* REQUIREMENT:
Please output the stretch of the records below from the line containing "Версия 3.0.25.85" through the line containing "уплаченных налогоплательщиком фиксированных" as a Markdown table with the columns Row and Line, giving each line a row number and skipping blank lines.

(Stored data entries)
————————
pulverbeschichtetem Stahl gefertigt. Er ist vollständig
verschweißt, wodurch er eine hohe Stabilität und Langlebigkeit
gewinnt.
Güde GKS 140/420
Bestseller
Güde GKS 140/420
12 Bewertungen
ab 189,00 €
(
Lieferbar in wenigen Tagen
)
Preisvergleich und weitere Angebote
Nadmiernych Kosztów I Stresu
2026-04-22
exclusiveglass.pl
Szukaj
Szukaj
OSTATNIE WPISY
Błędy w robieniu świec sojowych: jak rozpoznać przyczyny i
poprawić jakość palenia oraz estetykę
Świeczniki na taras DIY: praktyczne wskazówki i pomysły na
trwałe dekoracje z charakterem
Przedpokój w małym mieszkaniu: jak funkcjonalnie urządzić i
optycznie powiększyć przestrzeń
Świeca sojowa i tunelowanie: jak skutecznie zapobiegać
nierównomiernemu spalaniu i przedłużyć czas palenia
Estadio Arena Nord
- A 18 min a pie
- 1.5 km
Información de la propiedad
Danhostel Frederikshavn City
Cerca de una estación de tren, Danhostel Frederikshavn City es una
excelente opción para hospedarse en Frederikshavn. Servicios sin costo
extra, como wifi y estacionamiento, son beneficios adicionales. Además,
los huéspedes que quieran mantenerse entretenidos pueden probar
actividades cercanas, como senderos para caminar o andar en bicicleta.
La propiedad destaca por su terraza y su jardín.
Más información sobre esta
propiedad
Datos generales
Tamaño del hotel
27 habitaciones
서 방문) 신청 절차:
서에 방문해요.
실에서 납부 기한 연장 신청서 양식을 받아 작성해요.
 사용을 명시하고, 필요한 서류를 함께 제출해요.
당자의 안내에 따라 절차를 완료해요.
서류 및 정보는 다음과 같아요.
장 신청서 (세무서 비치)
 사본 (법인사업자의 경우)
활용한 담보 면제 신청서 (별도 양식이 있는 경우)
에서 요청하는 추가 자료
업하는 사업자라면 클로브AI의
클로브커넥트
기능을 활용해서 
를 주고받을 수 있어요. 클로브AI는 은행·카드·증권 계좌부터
————————
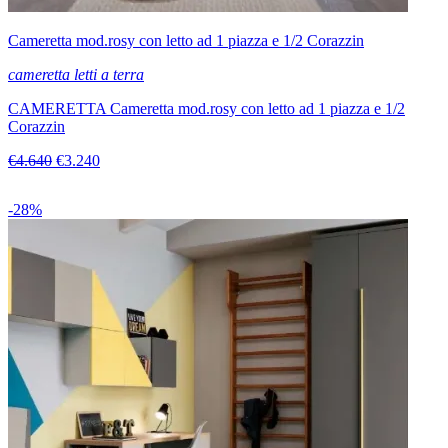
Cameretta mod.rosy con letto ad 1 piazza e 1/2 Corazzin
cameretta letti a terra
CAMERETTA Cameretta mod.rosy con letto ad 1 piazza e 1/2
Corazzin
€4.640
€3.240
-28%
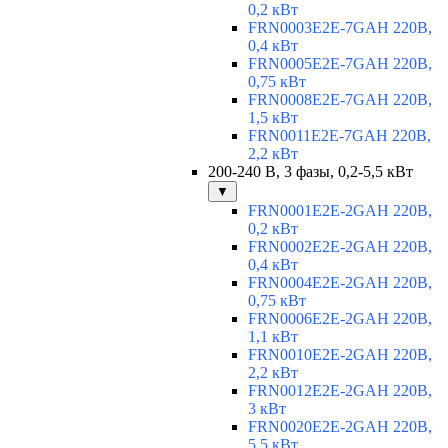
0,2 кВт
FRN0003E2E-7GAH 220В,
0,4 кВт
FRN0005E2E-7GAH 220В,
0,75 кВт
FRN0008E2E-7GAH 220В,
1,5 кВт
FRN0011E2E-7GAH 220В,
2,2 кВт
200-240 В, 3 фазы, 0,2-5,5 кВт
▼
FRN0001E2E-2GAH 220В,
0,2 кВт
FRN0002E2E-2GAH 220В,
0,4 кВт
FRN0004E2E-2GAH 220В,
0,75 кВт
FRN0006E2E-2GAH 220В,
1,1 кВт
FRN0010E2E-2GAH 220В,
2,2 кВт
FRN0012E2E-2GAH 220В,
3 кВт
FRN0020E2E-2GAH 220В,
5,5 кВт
————————
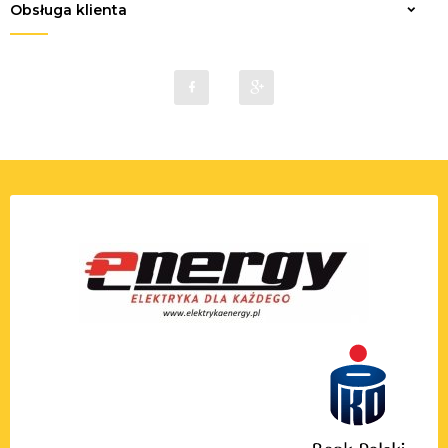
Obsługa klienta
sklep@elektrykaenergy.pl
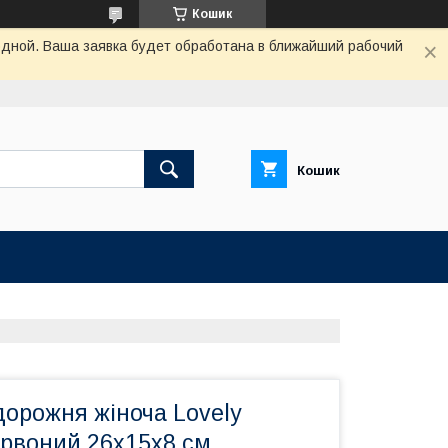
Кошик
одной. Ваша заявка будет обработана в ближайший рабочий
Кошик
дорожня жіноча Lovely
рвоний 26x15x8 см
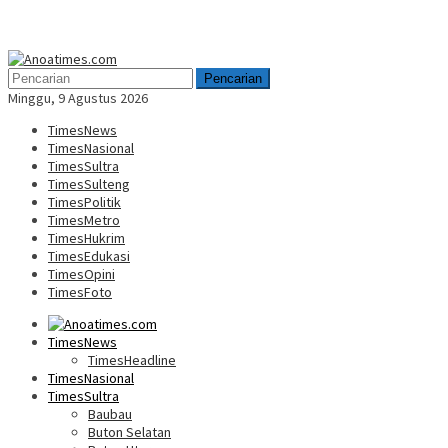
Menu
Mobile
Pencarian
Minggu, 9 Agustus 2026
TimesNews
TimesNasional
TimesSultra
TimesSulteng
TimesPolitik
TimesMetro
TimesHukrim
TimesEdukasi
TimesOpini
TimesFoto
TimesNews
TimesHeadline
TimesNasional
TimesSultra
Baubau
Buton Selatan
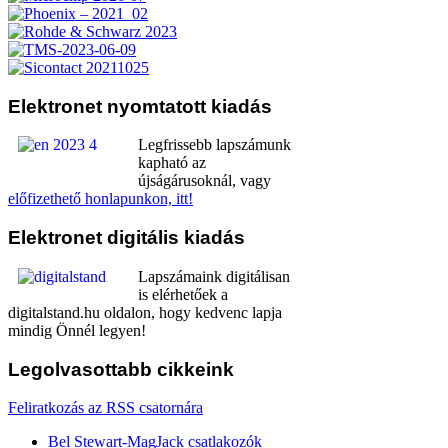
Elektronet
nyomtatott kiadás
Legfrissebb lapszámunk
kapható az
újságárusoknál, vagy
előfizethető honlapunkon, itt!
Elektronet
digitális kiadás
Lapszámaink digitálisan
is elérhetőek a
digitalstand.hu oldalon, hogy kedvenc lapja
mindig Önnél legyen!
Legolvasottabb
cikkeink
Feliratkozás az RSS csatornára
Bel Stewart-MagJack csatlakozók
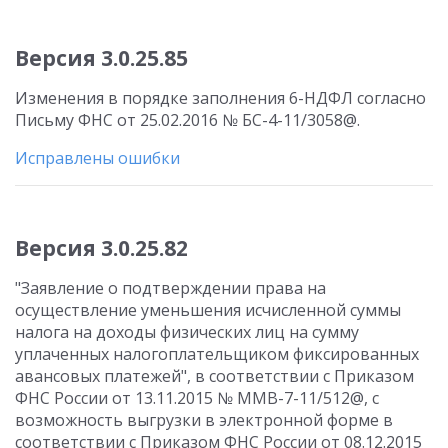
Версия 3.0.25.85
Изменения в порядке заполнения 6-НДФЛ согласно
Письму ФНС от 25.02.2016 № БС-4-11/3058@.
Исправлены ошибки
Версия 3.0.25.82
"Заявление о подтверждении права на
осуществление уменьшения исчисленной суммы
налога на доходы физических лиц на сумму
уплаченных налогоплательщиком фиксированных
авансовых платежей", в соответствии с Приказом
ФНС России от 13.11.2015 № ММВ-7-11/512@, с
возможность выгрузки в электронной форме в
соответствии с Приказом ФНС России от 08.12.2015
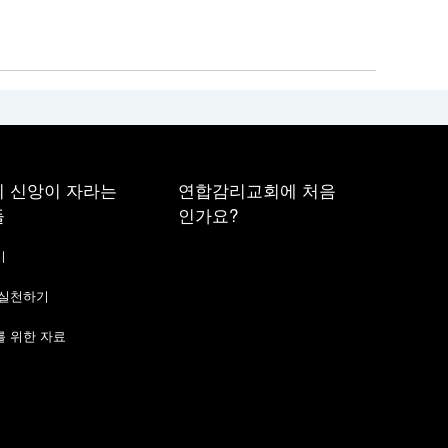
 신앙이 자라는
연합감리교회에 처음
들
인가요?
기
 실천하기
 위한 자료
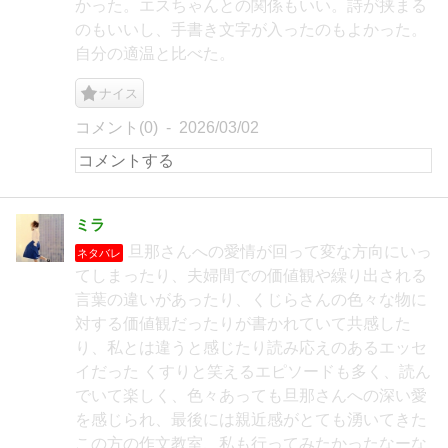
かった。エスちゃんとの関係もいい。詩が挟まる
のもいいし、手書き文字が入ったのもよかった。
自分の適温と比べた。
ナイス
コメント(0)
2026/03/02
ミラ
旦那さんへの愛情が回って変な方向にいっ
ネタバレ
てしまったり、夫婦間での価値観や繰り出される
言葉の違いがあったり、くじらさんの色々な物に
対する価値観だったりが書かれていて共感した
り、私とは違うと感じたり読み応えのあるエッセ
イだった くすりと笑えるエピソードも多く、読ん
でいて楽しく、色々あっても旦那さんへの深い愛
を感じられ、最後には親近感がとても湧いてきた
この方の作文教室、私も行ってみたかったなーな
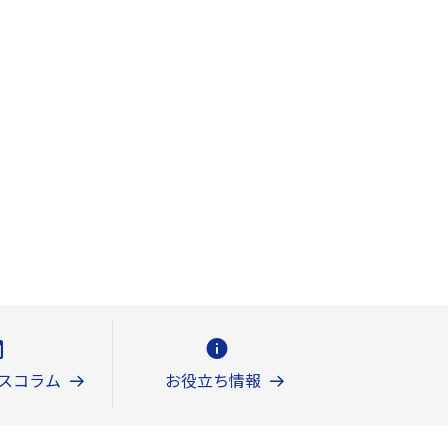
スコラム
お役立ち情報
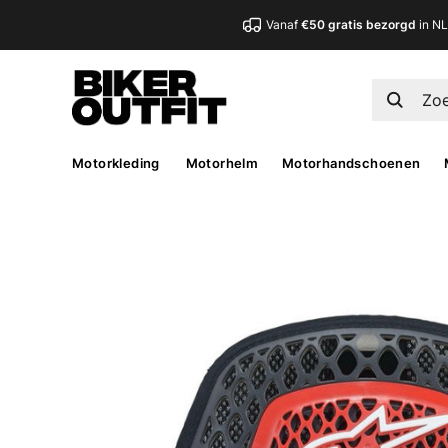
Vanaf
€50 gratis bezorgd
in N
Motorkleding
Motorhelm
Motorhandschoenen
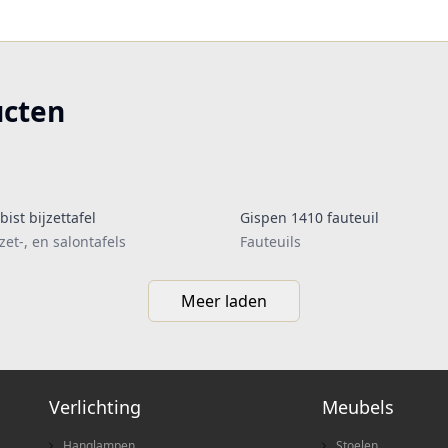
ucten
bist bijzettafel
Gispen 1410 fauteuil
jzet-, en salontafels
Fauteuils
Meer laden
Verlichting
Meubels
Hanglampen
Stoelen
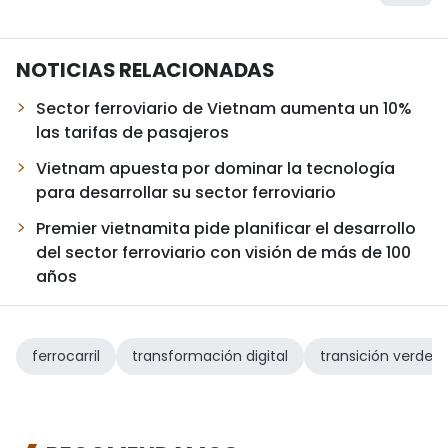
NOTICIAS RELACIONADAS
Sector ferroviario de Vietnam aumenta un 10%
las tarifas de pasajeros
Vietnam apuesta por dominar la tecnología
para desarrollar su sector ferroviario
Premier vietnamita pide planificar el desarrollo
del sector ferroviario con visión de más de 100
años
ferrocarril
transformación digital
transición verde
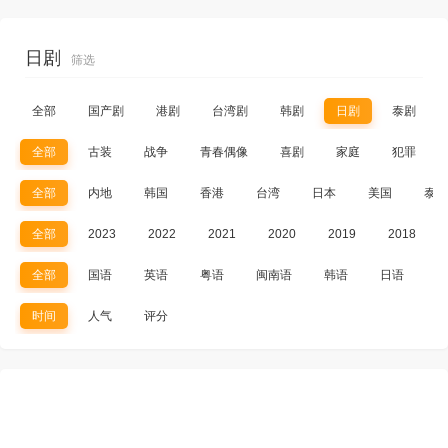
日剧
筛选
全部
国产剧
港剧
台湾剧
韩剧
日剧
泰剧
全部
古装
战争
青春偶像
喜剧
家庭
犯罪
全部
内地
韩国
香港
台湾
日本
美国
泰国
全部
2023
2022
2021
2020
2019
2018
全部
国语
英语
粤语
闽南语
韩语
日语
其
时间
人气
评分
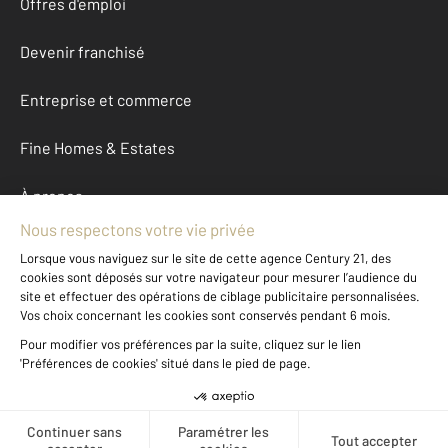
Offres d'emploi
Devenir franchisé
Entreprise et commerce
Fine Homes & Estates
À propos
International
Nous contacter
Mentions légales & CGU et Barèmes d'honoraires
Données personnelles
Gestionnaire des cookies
————————
* ANSWER FOR THE TASK:
| Row | Line |
|---|---|
| 1 | Версия 3.0.25.85 |
| 2 | Изменения в порядке заполнения 6-НДФЛ согласно |
| 3 | Письму ФНС от 25.02.2016 № БС-4-11/3058@. |
| 4 | Исправлены ошибки |
| 5 | Версия 3.0.25.82 |
| 6 | "Заявление о подтверждении права на |
| 7 | осуществление уменьшения исчисленной суммы |
| 8 | налога на доходы физических лиц на сумму |
| 9 | уплаченных налогоплательщиком фиксированных |